Wir alle kennen die Kosten von vernachlässigter Gesundheit im physischen Bereich; doch die Kosten für die Zukunft sind sogar noch dramatisch höher, wenn wir im psychischen Bereich nichts tun. Ganz speziell da, wo es darum geht, den Teufelskreis der Gewalt, die neue Gewalt erzeugt, zu durchbrechen. Und zwar indem wir Menschen psychisch unterstützen, daraus auszubrechen.
Zum andern soll in Genf beschlossen werden, dass Personendaten, die humanitäre Organisationen gesammelt haben, beispielsweise um Familienzusammenführungen zu ermöglichen, nicht in andere Hände geraten. Zum Beispiel in jene von Staaten, die sie für Grenzkontrollen oder Ausweisungen nutzen könnten…
Wir wollen natürlich nicht, dass unsere Daten für andere Anliegen als für humanitäre zur Verfügung stehen. Sonst verlieren wir das Vertrauen jener, die diese Daten zur Verfügung stellen. Wir brauchen politische, juristische und technische Lösungen um sicherzustellen, dass unsere Personendaten bei uns bleiben.

## ARBEITSANWEISUNG
Stimmen die folgenden drei Aussagen mit dem Textauszug überein? Antworte jeweils mit Ja oder Nein und zitiere die entscheidenden Worte des Textauszugs wörtlich. 1. Die Kosten für die Zukunft sind höher, wenn im psychischen Bereich nichts getan wird, als bei vernachlässigter Gesundheit im physischen Bereich. 2. Die von humanitären Organisationen gesammelten Personendaten sollen Staaten für Grenzkontrollen zur Verfügung gestellt werden. 3. Technische Lösungen allein genügen, um sicherzustellen, dass die Personendaten bei den Organisationen bleiben.

## BEREITGESTELLTES MATERIAL
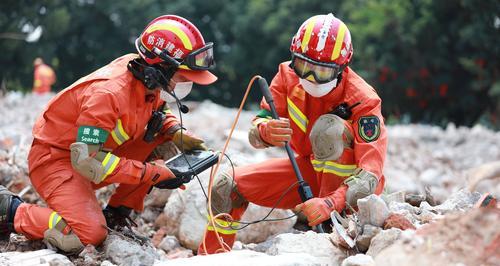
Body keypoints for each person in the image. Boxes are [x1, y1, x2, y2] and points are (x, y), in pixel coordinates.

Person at [0, 15, 216, 253]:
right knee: (86, 234)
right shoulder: (108, 95)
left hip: (90, 156)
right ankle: (11, 209)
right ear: (161, 68)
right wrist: (154, 173)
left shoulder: (147, 77)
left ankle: (116, 214)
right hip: (58, 161)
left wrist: (175, 131)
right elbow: (87, 161)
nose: (184, 83)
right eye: (183, 77)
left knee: (161, 141)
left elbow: (157, 111)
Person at [198, 13, 387, 254]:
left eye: (322, 71)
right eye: (304, 65)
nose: (310, 77)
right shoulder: (287, 76)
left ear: (342, 67)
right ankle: (212, 256)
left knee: (328, 130)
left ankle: (332, 227)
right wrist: (264, 132)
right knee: (226, 185)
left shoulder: (363, 100)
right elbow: (257, 129)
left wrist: (332, 202)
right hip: (308, 172)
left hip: (347, 192)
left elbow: (371, 175)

## ERGEBNIS
1. Ja: „doch die Kosten für die Zukunft sind sogar noch dramatisch höher, wenn wir im psychischen Bereich nichts tun“
2. Nein: „dass Personendaten, die humanitäre Organisationen gesammelt haben, beispielsweise um Familienzusammenführungen zu ermöglichen, nicht in andere Hände geraten. Zum Beispiel in jene von Staaten, die sie für Grenzkontrollen oder Ausweisungen nutzen könnten“
3. Nein: „Wir brauchen politische, juristische und technische Lösungen um sicherzustellen, dass unsere Personendaten bei uns bleiben.“